Di usia kemerdekaan Republik Indonesia ke 71, masih
banyak anak negeri yang hidup di bawah garis kemiskinan. Anehnya, kantong-kantong
kemiskinan justeru berada di wilayah dengan sumber kekayaaan alam melimpah
serta mendapatkan kuncuran dana bagi hasil Migas dan Otsus dalam jumlah besar,
seperti Aceh dan Papua Barat.
Untuk Aceh, berdasarkan rilis terakhir Badan Pusat
Statistik (BPS), persentase kemiskinan daerah ini menempati posisi dua di Pulau
Sumatera. Tingkat kemiskinan di Aceh mencapai 16,73 persen, hanya selisih
beberapa poin di bawah Provinsi Bengkulu (17,32 persen) yang menempati
peringkat pertama penduduk miskin terbanyak di Sumatera.
Dengan kondisi ini, pantas kita pertanyakan kemana
hasil kekayaan alam Aceh yang kita bangga-banggakan selama ini? Bagaimana
pengelolaannya sehingga rakyat Aceh tetap miskin meski kekayaan itu telah
terkuras habis dari perut bumi Aceh?
Sulit sekali menemukan jawaban atas pertanyaan itu,
selain kita dipaksa mengurut dada dan geleng-geleng kepala. Namun, satu hal
yang tidak bisa dipungkiri, bahwa Aceh memang kaya. Hanya orang-orang yang kita
percaya mengurus kekayaan alam Aceh yang tidak tepat.
Boleh jadi, selama ini kita salah dalam memilih
pemimpin dan wakil rakyat yang duduk di parlemen. Akibatnya, Aceh makin
terpuruk dan tidak mampu melepaskan diri dari belengku kemiskinan.
Pasca damai, Aceh sudah dua kali memilih pemimpin
secara langsung dan kini sedang dalam proses pergantian kekuasaan untuk ketigakalinya.
Kita juga sudah berkali-kali memilih wakil rakyat secara langsung, termasuk dua
kali keikutsertaan partai lokal dalam Pemilu di Aceh. Namun, tetap saja tidak
membawa perubahan berarti bagi kesejateraan rakyat Aceh.
Baik pasangan kepala daerah maupun anggota dewan yang
kita pilih, mereka seolah membutuhkan rakyat hanya di saat Pilkada atau Pemilu.
■ ■ ■ ■ ■ ■ ■
Daftar Tugas:
[A] Tulis ulang seluruh bagian teks tentang kemiskinan Aceh mulai dari "Pasca damai, Aceh" hingga ke "kesejateraan rakyat Aceh.", lalu ganti "partai lokal" dengan "partai daerah".
[B] Teruskan teks tentang kemiskinan Aceh setelah kalimat terakhir yang tertulis.

Data Ekstraksi:
■ ■ ■ ■ ■ ■ ■
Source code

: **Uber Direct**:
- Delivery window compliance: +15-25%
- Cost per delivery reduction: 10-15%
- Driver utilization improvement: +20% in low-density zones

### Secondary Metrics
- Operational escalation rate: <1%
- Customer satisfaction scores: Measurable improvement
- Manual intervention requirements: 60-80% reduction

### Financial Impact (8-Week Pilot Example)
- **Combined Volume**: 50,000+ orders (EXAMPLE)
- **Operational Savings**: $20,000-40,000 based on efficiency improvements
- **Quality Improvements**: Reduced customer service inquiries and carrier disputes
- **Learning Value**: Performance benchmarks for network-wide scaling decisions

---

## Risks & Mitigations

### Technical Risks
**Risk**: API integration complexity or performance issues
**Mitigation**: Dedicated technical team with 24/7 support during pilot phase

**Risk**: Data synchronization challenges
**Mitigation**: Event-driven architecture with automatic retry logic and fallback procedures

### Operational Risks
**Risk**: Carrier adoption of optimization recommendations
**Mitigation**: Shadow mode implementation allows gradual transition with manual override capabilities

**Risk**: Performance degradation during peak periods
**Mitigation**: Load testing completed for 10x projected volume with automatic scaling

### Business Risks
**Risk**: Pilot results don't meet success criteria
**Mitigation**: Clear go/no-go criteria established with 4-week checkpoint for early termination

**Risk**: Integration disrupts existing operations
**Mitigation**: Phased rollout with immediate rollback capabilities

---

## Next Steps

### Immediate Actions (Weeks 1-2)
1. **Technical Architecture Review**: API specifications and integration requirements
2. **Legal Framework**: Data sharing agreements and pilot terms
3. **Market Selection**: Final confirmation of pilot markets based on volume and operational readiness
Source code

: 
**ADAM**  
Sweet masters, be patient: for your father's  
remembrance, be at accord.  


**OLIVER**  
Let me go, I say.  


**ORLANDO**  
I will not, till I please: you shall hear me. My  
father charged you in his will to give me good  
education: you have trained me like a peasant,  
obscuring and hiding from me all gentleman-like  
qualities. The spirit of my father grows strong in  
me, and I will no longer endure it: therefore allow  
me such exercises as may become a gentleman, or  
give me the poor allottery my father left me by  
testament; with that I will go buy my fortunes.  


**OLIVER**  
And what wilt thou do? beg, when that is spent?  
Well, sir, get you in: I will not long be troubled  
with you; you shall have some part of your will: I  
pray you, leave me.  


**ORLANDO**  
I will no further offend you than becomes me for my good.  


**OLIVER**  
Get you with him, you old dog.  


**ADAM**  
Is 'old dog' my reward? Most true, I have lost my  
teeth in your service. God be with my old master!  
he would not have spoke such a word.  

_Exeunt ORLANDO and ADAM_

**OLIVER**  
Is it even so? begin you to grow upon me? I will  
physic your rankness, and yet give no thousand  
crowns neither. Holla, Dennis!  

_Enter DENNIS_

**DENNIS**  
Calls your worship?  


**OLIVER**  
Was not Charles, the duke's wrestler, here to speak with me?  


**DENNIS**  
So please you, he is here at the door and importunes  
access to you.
■ ■ ■ ■ ■ ■ ■
Jawaban Latihan:
[A]
Pasca damai, Aceh sudah dua kali memilih pemimpin
secara langsung dan kini sedang dalam proses pergantian kekuasaan untuk ketigakalinya.
Kita juga sudah berkali-kali memilih wakil rakyat secara langsung, termasuk dua
kali keikutsertaan partai daerah dalam Pemilu di Aceh. Namun, tetap saja tidak
membawa perubahan berarti bagi kesejateraan rakyat Aceh.

[B]
Setelah mencapai kursi kekuasaan, mereka dengan mudah melupakan rakyat. Mereka
justeru berlomba memperkaya diri dan kroni-kroninya, tanpa berupaya menekan
angka kemiskinan yang terus meningkat dari tahun ke tahun.
Lihat saja, begitu mudahnya para pejabat Aceh dan orang-orang
yang dekat dengan kekuasaan mendapatkan uang banyak dengan jalan singkat. Perilaku
koruptif yang mereka pertontonkan pun semakin massif, bahkan secara terang-terangan
di segala lini dan strata kekuasaan.
Gaji pokok yang disediakan negara sudah tidak cukup
lagi untuk menghidupi kehidupan normal mereka yang jauh dari ambang batas
kelayakan. Sementara rakyat kecil semakin tidak berdaya dengan
ketidakberdayaannya.
Tidak bisa dipungkiri, kemiskinan rakyat Aceh hari ini adalah
akibat kesalahan kita dalam memilih pemimpin. Karena itu, dengan semangat
peringatan HUT Kemerdekaan RI ke 71, kita memantapkan hati menghadapi Pilkada
2017.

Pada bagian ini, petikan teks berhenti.